Additionally, with the opening of a new manufacturing facility, the company can offer drugs like injectables that experience frequent shortages. Offering such drugs, including insulin, will attract even more customers.
Lastly, increased competition from old players, such as GoodRx and Civica Rx, and new players, such as Transcarent/Prescryptive Health, may further expedite the pace at which Cost Plus Drugs scales. This increased pace may come from adding a marketing budget (again, until now, Cost Plus Drugs’ growth has mainly been word-of-mouth), forming more partnerships with health plans and insurers, and working to lower drug prices even further to remain competitive.
Cost Plus Drugs has experienced significant success within its first year of operations, as evidenced by its customer and revenue growth and strategic partnerships. For Cost Plus Drugs, 2023 is destined to be as exciting a year as 2022, especially with the expectations to turn a profit.

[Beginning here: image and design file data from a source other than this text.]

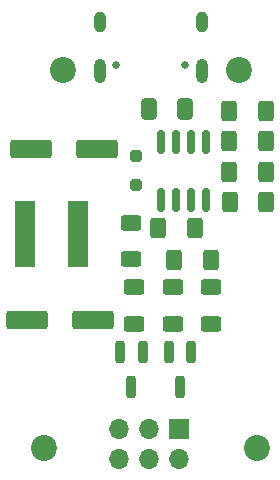
<source format=gbr>
%TF.GenerationSoftware,KiCad,Pcbnew,8.0.0*%
%TF.CreationDate,2026-01-20T23:42:33+05:30*%
%TF.ProjectId,PICKit_Clone_KiCAD,5049434b-6974-45f4-936c-6f6e655f4b69,1.0*%
%TF.SameCoordinates,Original*%
%TF.FileFunction,Soldermask,Bot*%
%TF.FilePolarity,Negative*%
%FSLAX46Y46*%
G04 Gerber Fmt 4.6, Leading zero omitted, Abs format (unit mm)*
G04 Created by KiCad (PCBNEW 8.0.0) date 2026-01-20 23:42:33*
%MOMM*%
%LPD*%
G01*
G04 APERTURE LIST*
G04 Aperture macros list*
%AMRoundRect*
0 Rectangle with rounded corners*
0 $1 Rounding radius*
0 $2 $3 $4 $5 $6 $7 $8 $9 X,Y pos of 4 corners*
0 Add a 4 corners polygon primitive as box body*
4,1,4,$2,$3,$4,$5,$6,$7,$8,$9,$2,$3,0*
0 Add four circle primitives for the rounded corners*
1,1,$1+$1,$2,$3*
1,1,$1+$1,$4,$5*
1,1,$1+$1,$6,$7*
1,1,$1+$1,$8,$9*
0 Add four rect primitives between the rounded corners*
20,1,$1+$1,$2,$3,$4,$5,0*
20,1,$1+$1,$4,$5,$6,$7,0*
20,1,$1+$1,$6,$7,$8,$9,0*
20,1,$1+$1,$8,$9,$2,$3,0*%
G04 Aperture macros list end*
%ADD10C,2.200000*%
%ADD11C,0.650000*%
%ADD12O,1.000000X1.800000*%
%ADD13O,1.000000X2.100000*%
%ADD14R,1.700000X1.700000*%
%ADD15O,1.700000X1.700000*%
%ADD16RoundRect,0.250000X0.400000X0.625000X-0.400000X0.625000X-0.400000X-0.625000X0.400000X-0.625000X0*%
%ADD17RoundRect,0.250000X-0.625000X0.400000X-0.625000X-0.400000X0.625000X-0.400000X0.625000X0.400000X0*%
%ADD18RoundRect,0.250000X0.412500X0.650000X-0.412500X0.650000X-0.412500X-0.650000X0.412500X-0.650000X0*%
%ADD19RoundRect,0.250000X-0.400000X-0.625000X0.400000X-0.625000X0.400000X0.625000X-0.400000X0.625000X0*%
%ADD20RoundRect,0.200000X-0.200000X0.750000X-0.200000X-0.750000X0.200000X-0.750000X0.200000X0.750000X0*%
%ADD21R,1.700000X5.700000*%
%ADD22RoundRect,0.150000X-0.150000X0.825000X-0.150000X-0.825000X0.150000X-0.825000X0.150000X0.825000X0*%
%ADD23RoundRect,0.250000X0.625000X-0.400000X0.625000X0.400000X-0.625000X0.400000X-0.625000X-0.400000X0*%
%ADD24RoundRect,0.250000X1.500000X0.550000X-1.500000X0.550000X-1.500000X-0.550000X1.500000X-0.550000X0*%
%ADD25RoundRect,0.250000X0.250000X-0.250000X0.250000X0.250000X-0.250000X0.250000X-0.250000X-0.250000X0*%
G04 APERTURE END LIST*
D10*
%TO.C,H3*%
X137000000Y-107500000D03*
%TD*%
%TO.C,H4*%
X155000000Y-107500000D03*
%TD*%
D11*
%TO.C,J1*%
X148890000Y-75105000D03*
X143110000Y-75104998D03*
D12*
X150320001Y-71425000D03*
D13*
X150320000Y-75625000D03*
X141680000Y-75625000D03*
D12*
X141680000Y-71425000D03*
%TD*%
D10*
%TO.C,H2*%
X153500000Y-75500000D03*
%TD*%
D14*
%TO.C,J2*%
X148425000Y-105855000D03*
D15*
X148424997Y-108395002D03*
X145884998Y-105854997D03*
X145885000Y-108395000D03*
X143345000Y-105855000D03*
X143345000Y-108395001D03*
%TD*%
D10*
%TO.C,H1*%
X138560000Y-75530000D03*
%TD*%
D16*
%TO.C,R9*%
X151080000Y-91550000D03*
X147980000Y-91550000D03*
%TD*%
D17*
%TO.C,R12*%
X147860000Y-93880000D03*
X147860000Y-96980000D03*
%TD*%
D18*
%TO.C,C3*%
X148952501Y-78840004D03*
X145827499Y-78839996D03*
%TD*%
D19*
%TO.C,R5*%
X146670000Y-88900000D03*
X149770000Y-88900000D03*
%TD*%
D20*
%TO.C,Q2*%
X147560000Y-99350000D03*
X149459999Y-99350001D03*
X148510000Y-102350000D03*
%TD*%
D21*
%TO.C,L1*%
X139880000Y-89360000D03*
X135380000Y-89360000D03*
%TD*%
D20*
%TO.C,Q1*%
X143422501Y-99360000D03*
X145322501Y-99360000D03*
X144372501Y-102360000D03*
%TD*%
D22*
%TO.C,U2*%
X146845000Y-81585000D03*
X148115000Y-81585000D03*
X149385000Y-81585000D03*
X150655001Y-81585001D03*
X150655000Y-86535000D03*
X149385000Y-86535000D03*
X148115000Y-86535000D03*
X146844999Y-86534999D03*
%TD*%
D23*
%TO.C,R13*%
X151150000Y-96980001D03*
X151150000Y-93880001D03*
%TD*%
D16*
%TO.C,R1*%
X155770000Y-78950001D03*
X152670000Y-78950001D03*
%TD*%
D24*
%TO.C,C2*%
X141170000Y-96660000D03*
X135570000Y-96660000D03*
%TD*%
D17*
%TO.C,R11*%
X144570000Y-93879999D03*
X144570000Y-96979999D03*
%TD*%
D23*
%TO.C,R10*%
X144310000Y-91530000D03*
X144310000Y-88430000D03*
%TD*%
D25*
%TO.C,D4*%
X144790000Y-85260000D03*
X144790000Y-82760000D03*
%TD*%
D19*
%TO.C,R2*%
X152670000Y-81550000D03*
X155770000Y-81550000D03*
%TD*%
D24*
%TO.C,C1*%
X141490000Y-82150000D03*
X135890000Y-82150000D03*
%TD*%
D19*
%TO.C,R4*%
X152690000Y-86710000D03*
X155790000Y-86710000D03*
%TD*%
D16*
%TO.C,R3*%
X155770000Y-84130001D03*
X152670000Y-84130001D03*
%TD*%
M02*

</source>
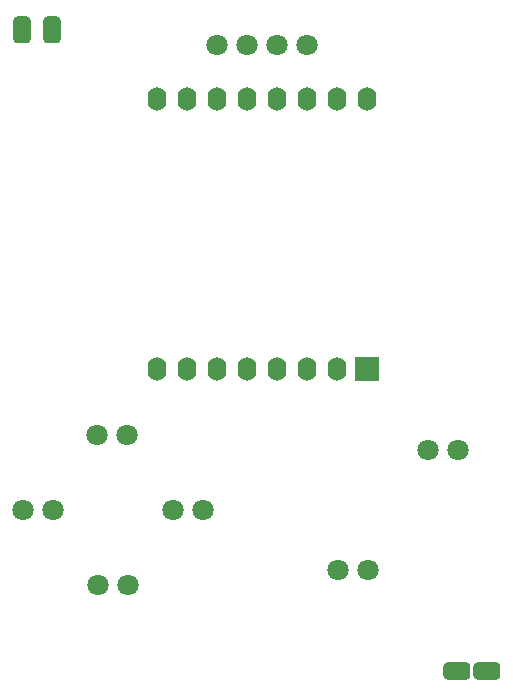
<source format=gbr>
%TF.GenerationSoftware,KiCad,Pcbnew,7.0.9+dfsg-1*%
%TF.CreationDate,2023-12-14T21:32:31+07:00*%
%TF.ProjectId,wifi,77696669-2e6b-4696-9361-645f70636258,rev?*%
%TF.SameCoordinates,Original*%
%TF.FileFunction,Soldermask,Bot*%
%TF.FilePolarity,Negative*%
%FSLAX46Y46*%
G04 Gerber Fmt 4.6, Leading zero omitted, Abs format (unit mm)*
G04 Created by KiCad (PCBNEW 7.0.9+dfsg-1) date 2023-12-14 21:32:31*
%MOMM*%
%LPD*%
G01*
G04 APERTURE LIST*
G04 Aperture macros list*
%AMRoundRect*
0 Rectangle with rounded corners*
0 $1 Rounding radius*
0 $2 $3 $4 $5 $6 $7 $8 $9 X,Y pos of 4 corners*
0 Add a 4 corners polygon primitive as box body*
4,1,4,$2,$3,$4,$5,$6,$7,$8,$9,$2,$3,0*
0 Add four circle primitives for the rounded corners*
1,1,$1+$1,$2,$3*
1,1,$1+$1,$4,$5*
1,1,$1+$1,$6,$7*
1,1,$1+$1,$8,$9*
0 Add four rect primitives between the rounded corners*
20,1,$1+$1,$2,$3,$4,$5,0*
20,1,$1+$1,$4,$5,$6,$7,0*
20,1,$1+$1,$6,$7,$8,$9,0*
20,1,$1+$1,$8,$9,$2,$3,0*%
G04 Aperture macros list end*
%ADD10C,1.800000*%
%ADD11R,2.000000X2.000000*%
%ADD12O,1.600000X2.000000*%
%ADD13RoundRect,0.381000X0.762000X0.381000X-0.762000X0.381000X-0.762000X-0.381000X0.762000X-0.381000X0*%
%ADD14RoundRect,0.381000X0.381000X-0.762000X0.381000X0.762000X-0.381000X0.762000X-0.381000X-0.762000X0*%
G04 APERTURE END LIST*
D10*
%TO.C,UP*%
X143510000Y-114300000D03*
X146050000Y-114300000D03*
%TD*%
%TO.C,LEFT*%
X137190000Y-120650000D03*
X139730000Y-120650000D03*
%TD*%
%TO.C,DOWN*%
X143540000Y-127000000D03*
X146080000Y-127000000D03*
%TD*%
%TO.C,RIGHT*%
X149890000Y-120650000D03*
X152430000Y-120650000D03*
%TD*%
%TO.C,A*%
X171480000Y-115570000D03*
X174020000Y-115570000D03*
%TD*%
%TO.C,B*%
X163860000Y-125730000D03*
X166400000Y-125730000D03*
%TD*%
%TO.C,Display*%
X153670000Y-81280000D03*
X156210000Y-81280000D03*
X158750000Y-81280000D03*
X161290000Y-81280000D03*
%TD*%
D11*
%TO.C,REF\u002A\u002A*%
X166370000Y-108735000D03*
D12*
X163830000Y-108735000D03*
X161290000Y-108735000D03*
X158750000Y-108735000D03*
X156210000Y-108735000D03*
X153670000Y-108735000D03*
X151130000Y-108735000D03*
X148590000Y-108735000D03*
X148590000Y-85875000D03*
X151130000Y-85875000D03*
X153670000Y-85875000D03*
X156210000Y-85875000D03*
X158750000Y-85875000D03*
X161290000Y-85875000D03*
X163830000Y-85875000D03*
X166370000Y-85875000D03*
%TD*%
D13*
%TO.C,5V IN*%
X176500000Y-134350000D03*
X173960000Y-134350000D03*
%TD*%
D14*
%TO.C,S1*%
X139640000Y-80010000D03*
X137100000Y-80010000D03*
%TD*%
M02*

</source>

Jared Dashevsky is a fourth-year medical student at the Icahn School of Medicine at Mount Sinai in New York City, and co-founder and content creator at Healthcare Huddle, a healthcare media company focused on simplifying industry news. He is a member of MedPage Today‘s “The Lab.”
The author has no affiliation with or relevant disclosures related to Cost Plus Drugs.